Bizleri tam bir Türk misafirperverliği ile konuk eden Recep Bey yemekte olduğu gibi çay ve tatlı tadımı esnasında da bizimle beraberdi. Her türlü konuda olumlu ya da olumsuz tüm sosyal medyadan takipçi yorumlarımızı da anında kendisine ilettik. Özellikle hizmet sektöründe böylesine isim yapmış firmalar için en büyük sorunlardan biri iyi yetişmiş kalifiye eleman bulmaktır. Siz mutfakta ne kadar harikalar yaratırsanız yaratın bir servis elemanının en ufak hatası firmayı yerle bir edebilir. Firma bu konuda oldukça hassas ve son dönemde kendi içlerinde de eğitimler vererek personelini yetiştirmeye başlamış. Zaten bizleri kapıda karşılayıp yine kapıya kadar uğurlayan tüm çalışanlar da oldukça nazikti. Beni yemek yediğim yerlerde özellikle yoğun zamanlarda en rahatsız eden şeylerden biri de çok fazla servis elemanının ortalıkta kalabalık yapmasıdır.  Bence Fırıncı Orhan yeterli sayıda servis elemanı ile konuklarını hem bekletmeden hem de koşturmacaları ile yormayan kaliteli bir servis sunuyor.


Tüm yediklerimizden sonra önümüze gelen bu zengin tatlı tabağına hayır demek maalesef mümkün olamadı. Tahin soslu kabak tatlısı, Sütlü nuriye, Islak Kek ve İncir Tatlısından oluşan her zevke hitap eden bolca çeşit mevcut. Kendi suyuyla ağır ateşte pişmiş incir tatlısı çok lezzetli idi. Islak Kek tam anlamıyla olay yaratacak lezzette, yiyip yiyebileceğiniz en lezzetli ve en ıslak kek sanırım burada ikram ediliyor. Islak keke itiraz edebilecek kimseyi tanımıyorum ama hiç sevmeyen bile eminim koca bir dilimi nefes almadan mideye indirebilir.  Üzerinde kaymak ve tahin ile servis edilen kabak tatlısı güzeldi ama mevsim itibariyle menüde olmasa da olurmuş bana kalırsa.
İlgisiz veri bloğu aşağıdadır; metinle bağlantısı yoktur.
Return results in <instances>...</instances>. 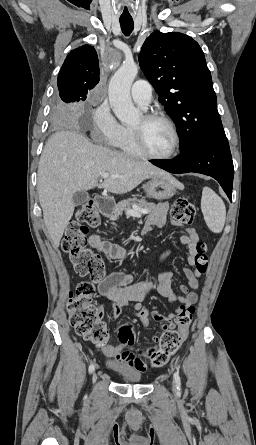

Bu yorumumda elbette kabaktan hiç hazetmediğim gerçeği de gizli. Sütlü Nuriye ile yıldızım bu yaşıma kadar hiç barışmadığı için yorum yapamıyorum. 

O akşam birlikte olduğumuz Ankaralı arkadaşlardan daha önce mekanda haftasonu kahvaltısı yapmış olanların dediklerine göre Ankara' da haftasonu gurme kahvaltı yapılabilecek yegane adres de yine Fırıncı Orhan şubeleriymiş. Ramazan'ın bu son haftasonunda ben Ankaralıların yerinde olsam bir akşam iftar yemeğine gider şu  enfes çorbadan ve salatadan yerdim. Sonra da bayram kahvaltısı için kendimi yine Fırıncı Orhan'da  açık büfe kahvaltı ile ödüllendirirdim. 

İftar organizasyonu ve davet için Markör Markalaşma ajansından Sevgili Oytun ve Oburcan' a tekrar tekrar teşekkürler. Firma sahibi ve işletmecisi Sn.Recep Bey ve tüm çalışanlara da ayrıca ilgi ve güleryüzlü hizmetleri için teşekkürler.